Wherever the string "جلسه" turns up in the data, copy the whole line.

Exercise materials:
--- START ---

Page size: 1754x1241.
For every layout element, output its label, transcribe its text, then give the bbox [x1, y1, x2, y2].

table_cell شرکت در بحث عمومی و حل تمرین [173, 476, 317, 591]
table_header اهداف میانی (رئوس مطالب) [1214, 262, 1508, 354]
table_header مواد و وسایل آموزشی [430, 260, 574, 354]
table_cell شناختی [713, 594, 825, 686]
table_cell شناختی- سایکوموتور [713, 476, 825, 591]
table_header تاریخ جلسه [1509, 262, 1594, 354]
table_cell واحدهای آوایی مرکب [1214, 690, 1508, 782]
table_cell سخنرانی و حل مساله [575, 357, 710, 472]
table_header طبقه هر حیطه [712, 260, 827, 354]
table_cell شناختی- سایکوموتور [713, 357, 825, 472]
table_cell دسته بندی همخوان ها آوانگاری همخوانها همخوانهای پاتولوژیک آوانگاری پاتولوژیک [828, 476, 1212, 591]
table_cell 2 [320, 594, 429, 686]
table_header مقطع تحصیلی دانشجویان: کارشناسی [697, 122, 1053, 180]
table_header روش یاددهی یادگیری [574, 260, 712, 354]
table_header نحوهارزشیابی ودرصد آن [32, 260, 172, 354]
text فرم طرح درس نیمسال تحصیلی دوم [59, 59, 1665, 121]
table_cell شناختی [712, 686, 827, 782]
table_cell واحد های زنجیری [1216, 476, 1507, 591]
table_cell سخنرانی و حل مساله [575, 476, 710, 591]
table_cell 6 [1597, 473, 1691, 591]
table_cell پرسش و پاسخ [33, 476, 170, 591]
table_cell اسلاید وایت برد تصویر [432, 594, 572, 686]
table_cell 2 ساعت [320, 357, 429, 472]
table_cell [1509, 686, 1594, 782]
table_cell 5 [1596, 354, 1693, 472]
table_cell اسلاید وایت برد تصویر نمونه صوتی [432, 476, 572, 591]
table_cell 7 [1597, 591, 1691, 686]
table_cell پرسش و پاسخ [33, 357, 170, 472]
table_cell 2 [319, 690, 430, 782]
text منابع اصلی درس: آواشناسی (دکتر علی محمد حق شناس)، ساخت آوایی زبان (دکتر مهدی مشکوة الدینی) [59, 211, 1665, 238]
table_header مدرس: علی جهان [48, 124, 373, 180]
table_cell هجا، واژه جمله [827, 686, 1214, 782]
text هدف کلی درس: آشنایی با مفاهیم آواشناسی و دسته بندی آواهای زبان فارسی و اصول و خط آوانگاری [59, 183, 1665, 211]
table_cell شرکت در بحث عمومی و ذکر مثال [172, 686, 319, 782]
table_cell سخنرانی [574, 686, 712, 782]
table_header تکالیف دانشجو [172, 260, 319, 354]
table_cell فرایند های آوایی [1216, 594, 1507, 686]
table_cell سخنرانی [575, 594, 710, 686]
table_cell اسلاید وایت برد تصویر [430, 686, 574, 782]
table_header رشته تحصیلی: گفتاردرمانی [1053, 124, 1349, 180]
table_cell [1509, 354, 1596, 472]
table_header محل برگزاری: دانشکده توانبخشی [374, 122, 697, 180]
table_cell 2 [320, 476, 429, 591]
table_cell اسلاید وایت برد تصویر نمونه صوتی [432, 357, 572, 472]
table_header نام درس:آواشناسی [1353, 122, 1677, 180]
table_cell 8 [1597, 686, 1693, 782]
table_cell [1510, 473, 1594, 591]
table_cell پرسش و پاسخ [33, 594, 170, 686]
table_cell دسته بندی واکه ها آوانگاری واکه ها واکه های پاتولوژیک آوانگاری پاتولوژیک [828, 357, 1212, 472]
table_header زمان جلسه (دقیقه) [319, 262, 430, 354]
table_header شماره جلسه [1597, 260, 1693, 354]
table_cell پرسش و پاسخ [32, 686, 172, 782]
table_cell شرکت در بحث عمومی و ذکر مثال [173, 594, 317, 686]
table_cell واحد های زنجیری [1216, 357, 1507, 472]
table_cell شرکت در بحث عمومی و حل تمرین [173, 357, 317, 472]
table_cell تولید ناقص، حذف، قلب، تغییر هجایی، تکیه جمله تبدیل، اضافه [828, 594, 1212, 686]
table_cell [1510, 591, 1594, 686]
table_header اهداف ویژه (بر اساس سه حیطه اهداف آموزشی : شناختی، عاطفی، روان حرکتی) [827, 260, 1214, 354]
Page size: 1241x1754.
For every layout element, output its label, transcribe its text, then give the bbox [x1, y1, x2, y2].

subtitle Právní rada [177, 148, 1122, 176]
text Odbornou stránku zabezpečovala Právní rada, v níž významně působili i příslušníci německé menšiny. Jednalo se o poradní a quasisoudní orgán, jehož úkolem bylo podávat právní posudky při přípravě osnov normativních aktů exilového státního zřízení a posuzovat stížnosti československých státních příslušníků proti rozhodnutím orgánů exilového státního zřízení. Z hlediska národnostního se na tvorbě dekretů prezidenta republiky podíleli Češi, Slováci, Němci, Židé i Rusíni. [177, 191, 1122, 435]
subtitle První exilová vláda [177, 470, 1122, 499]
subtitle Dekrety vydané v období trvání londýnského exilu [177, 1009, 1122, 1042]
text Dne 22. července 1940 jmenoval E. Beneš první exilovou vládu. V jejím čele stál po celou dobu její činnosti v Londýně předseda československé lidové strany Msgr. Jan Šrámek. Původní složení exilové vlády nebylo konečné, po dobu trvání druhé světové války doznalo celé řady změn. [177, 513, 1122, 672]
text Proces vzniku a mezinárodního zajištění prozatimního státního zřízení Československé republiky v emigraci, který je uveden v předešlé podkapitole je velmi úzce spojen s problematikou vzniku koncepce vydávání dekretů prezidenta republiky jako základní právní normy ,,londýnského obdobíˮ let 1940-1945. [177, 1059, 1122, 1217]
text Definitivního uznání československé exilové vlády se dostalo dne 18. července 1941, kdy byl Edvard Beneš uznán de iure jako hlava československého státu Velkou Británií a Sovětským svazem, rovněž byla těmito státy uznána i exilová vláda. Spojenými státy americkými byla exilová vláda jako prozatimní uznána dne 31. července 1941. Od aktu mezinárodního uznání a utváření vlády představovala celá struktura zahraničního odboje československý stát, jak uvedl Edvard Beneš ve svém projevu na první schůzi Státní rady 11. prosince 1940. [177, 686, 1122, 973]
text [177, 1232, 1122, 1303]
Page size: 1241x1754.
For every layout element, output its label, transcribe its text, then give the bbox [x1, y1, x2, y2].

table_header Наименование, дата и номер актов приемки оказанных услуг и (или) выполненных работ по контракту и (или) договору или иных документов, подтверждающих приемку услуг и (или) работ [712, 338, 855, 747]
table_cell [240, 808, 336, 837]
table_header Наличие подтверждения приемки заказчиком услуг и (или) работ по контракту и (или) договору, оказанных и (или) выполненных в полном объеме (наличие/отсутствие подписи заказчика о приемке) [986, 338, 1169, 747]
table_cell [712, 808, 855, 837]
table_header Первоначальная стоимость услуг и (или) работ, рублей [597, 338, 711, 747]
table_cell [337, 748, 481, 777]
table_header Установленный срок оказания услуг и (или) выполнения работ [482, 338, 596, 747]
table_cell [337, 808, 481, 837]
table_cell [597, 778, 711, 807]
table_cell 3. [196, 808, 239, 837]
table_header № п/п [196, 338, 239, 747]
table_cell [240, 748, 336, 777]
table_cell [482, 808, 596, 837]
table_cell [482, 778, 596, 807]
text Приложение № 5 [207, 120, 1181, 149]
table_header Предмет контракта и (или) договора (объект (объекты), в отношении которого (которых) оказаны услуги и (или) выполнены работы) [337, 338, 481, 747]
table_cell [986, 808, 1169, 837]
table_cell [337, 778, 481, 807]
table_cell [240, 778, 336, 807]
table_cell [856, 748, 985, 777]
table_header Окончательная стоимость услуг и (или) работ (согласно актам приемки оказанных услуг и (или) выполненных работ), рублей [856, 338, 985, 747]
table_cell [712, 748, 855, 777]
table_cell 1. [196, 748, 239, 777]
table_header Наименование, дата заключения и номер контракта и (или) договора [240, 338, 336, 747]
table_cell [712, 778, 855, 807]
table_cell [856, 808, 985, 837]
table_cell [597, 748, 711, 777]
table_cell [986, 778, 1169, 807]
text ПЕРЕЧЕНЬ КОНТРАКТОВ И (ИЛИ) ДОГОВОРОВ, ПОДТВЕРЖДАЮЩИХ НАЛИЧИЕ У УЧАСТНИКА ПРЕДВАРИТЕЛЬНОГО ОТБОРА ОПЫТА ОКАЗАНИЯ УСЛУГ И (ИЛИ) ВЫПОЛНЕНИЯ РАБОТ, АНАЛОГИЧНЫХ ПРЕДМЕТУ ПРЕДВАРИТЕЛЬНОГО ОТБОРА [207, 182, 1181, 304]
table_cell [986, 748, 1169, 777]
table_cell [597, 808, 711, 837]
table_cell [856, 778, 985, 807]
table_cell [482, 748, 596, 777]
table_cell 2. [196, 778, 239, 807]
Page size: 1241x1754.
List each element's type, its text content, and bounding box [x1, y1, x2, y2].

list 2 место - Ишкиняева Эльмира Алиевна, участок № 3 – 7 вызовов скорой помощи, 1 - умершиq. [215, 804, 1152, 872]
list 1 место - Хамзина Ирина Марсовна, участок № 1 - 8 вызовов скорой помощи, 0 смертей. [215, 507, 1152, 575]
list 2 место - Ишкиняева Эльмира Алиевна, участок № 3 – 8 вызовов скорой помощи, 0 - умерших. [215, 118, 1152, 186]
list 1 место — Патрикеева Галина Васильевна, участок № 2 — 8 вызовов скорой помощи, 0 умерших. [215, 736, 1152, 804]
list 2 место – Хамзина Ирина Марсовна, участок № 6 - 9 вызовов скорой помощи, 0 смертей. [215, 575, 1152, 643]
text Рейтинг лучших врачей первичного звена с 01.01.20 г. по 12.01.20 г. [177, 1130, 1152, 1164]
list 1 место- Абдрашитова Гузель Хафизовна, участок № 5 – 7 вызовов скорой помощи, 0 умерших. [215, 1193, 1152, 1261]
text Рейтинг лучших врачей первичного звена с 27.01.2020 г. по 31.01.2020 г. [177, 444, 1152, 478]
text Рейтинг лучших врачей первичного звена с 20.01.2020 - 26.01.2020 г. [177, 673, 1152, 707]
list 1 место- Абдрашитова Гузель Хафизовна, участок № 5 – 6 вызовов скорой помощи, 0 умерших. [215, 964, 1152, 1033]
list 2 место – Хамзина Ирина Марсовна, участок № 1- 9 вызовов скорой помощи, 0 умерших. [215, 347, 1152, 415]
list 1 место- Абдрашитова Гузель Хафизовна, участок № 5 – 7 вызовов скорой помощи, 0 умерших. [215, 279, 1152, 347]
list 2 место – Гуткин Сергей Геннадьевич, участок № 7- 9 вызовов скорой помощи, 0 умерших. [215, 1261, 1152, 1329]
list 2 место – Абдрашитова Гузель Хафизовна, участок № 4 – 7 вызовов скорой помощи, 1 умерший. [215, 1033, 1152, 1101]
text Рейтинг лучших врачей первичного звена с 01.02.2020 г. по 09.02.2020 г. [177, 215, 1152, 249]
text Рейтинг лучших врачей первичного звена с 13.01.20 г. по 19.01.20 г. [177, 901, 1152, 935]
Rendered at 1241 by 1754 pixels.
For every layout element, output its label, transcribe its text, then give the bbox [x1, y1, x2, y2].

--- END ---

Worked solution:
table_header تاریخ جلسه [1509, 262, 1594, 354]
table_header زمان جلسه (دقیقه) [319, 262, 430, 354]
table_header شماره جلسه [1597, 260, 1693, 354]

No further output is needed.